Israeli illustrator and author

Gadi Pollack (גדי פולק; born 1969/1970) is an Israeli illustrator and author of Haredi children's books.

He has over 45 published books, some of them collaborations with Baruch Chait.

== Biography ==
=== Early life and education ===
Gadi Pollack was born in Odesa to an unobservant Jewish family. His family then moved to Moscow due to his father Yona Pollack being an officer in the Soviet army. Gadi Pollack's grandfather, Moshe Yehuda Pollack, was a religious Jew who was murdered by Ukrainian peasants; his wife died of typhus while attempting to flee. Yona Pollack was raised in an orphanage in Kirgizia without any connection to Judaism. When he became eighteen, he enlisted in the Red Army as a musician. Gadi Pollack's mother was a doctor.
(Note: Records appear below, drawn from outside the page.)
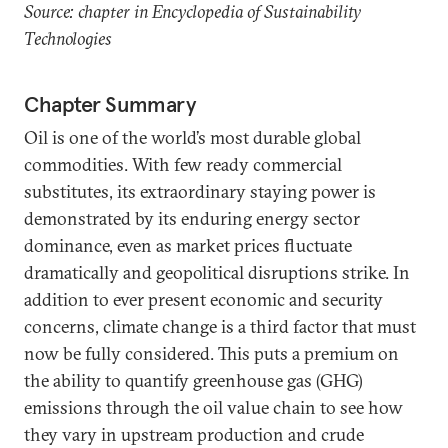
Source: chapter in Encyclopedia of Sustainability
Technologies
Chapter Summary
Oil is one of the world’s most durable global
commodities. With few ready commercial
substitutes, its extraordinary staying power is
demonstrated by its enduring energy sector
dominance, even as market prices fluctuate
dramatically and geopolitical disruptions strike. In
addition to ever present economic and security
concerns, climate change is a third factor that must
now be fully considered. This puts a premium on
the ability to quantify greenhouse gas (GHG)
emissions through the oil value chain to see how
they vary in upstream production and crude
Pollack was raised in a musical home. Everyone in his family played an instrument, and he himself took piano lessons for four years. Despite this, at the age of ten he asked his father to let him attend art school. At the age of fifteen, he unsuccessfully applied to the sculpture program in an art academy. He instead apprenticed under a local well-known sculptor for a year, after which he successfully reapplied to the Academy of Music, Theatre and Fine Arts in Kishinev in the sculpture department at the age of seventeen. Pollack studied there for about four years, after which he served in the Red army per mandatory conscription. While in the army, Gadi Pollack worked as a graphics designer and cartoonist for an army newspaper.

Following his army service, Pollack returned to Kishinev and worked for an advertising agency as an artist. According to him, around this time he was first exposed to Judaism by a priest who hired him to illustrate a weekly comic based on Biblical stories. He began to study the Bible to create his comics and came up with questions that he later posed to the priest, whose answers did not satisfy him. Pollack thereafter met a group of skullcap-wearing Jewish youth. He asked them questions related to Judaism to which they gave answers that seemed reasonable to him. Following this incident, Pollack developed an interest in Judaism and gradually became observant.
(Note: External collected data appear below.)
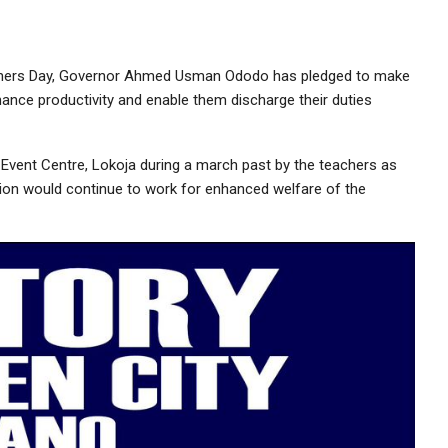
achers Day, Governor Ahmed Usman Ododo has pledged to make
hance productivity and enable them discharge their duties
vent Centre, Lokoja during a march past by the teachers as
ration would continue to work for enhanced welfare of the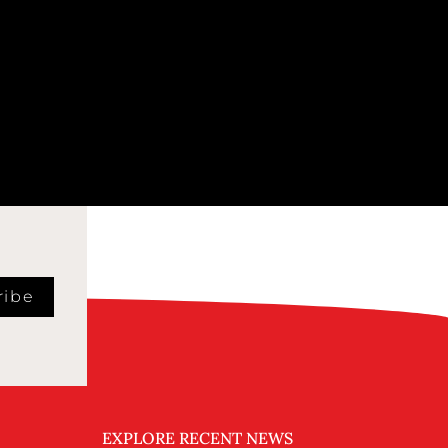
ribe
EXPLORE RECENT NEWS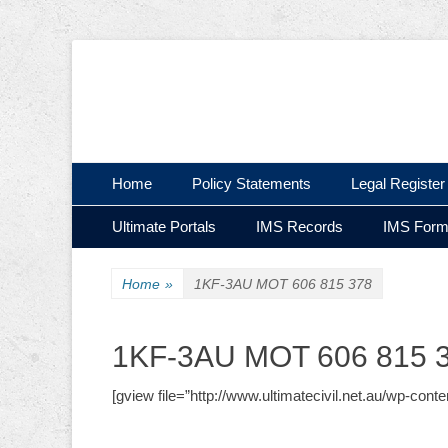
Ultimate Civil | Ultimate Concreting & Excavation
Ultimate Civil Pty
Skip
Primary Menu
Home
Policy Statements
Legal Register
to
Skip
Secondary Menu
content
Ultimate Portals
IMS Records
IMS For
to
content
Home
»
1KF-3AU MOT 606 815 378
1KF-3AU MOT 606 815 
[gview file=”http://www.ultimatecivil.net.au/wp-c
=== Illustrating and writing career ===
Gadi Pollack immigrated to Israel in 1993 and started to work as a graphic designer and as an animator for children's learning software. He married and started learning in a kollel. He met illustrator Yoni Gerstein and asked for help in finding clients, which led Pollack to meet Baruch Chait, a composer and author of Jewish books for youth. They collaborated to make multiple books, the first book which Gadi Pollack illustrated being Tell Me What You Think.

Pollack has illustrated since then around 50 books, including collaborations and independent works, some of which have become very popular within the observant Jewish world, like musar literature works such as The Terrifying Trap of the Bad Middos Pirates, The Lost Treasure of Tikun HaMiddos Island, and others; as well as a book on the Purim story entitled PurimShpiel and a Passover Haggadah, which involved extensive research into relevant commentaries and midrashim. He also wrote a series of three (as of 2020) books, known as A Yiddishe Kop, which is a series of puzzles. Over 200,000 A Yiddishe Kop books were sold.

== Personal life ==
Gadi Pollack lives in Kiryat Sefer in the West Bank. He does not allow the media in interviews with him to publish photos of him to protect his anonymity. He learns every day in a kollel with fellow artist David Goldschmidt and does most of his work at nighttime.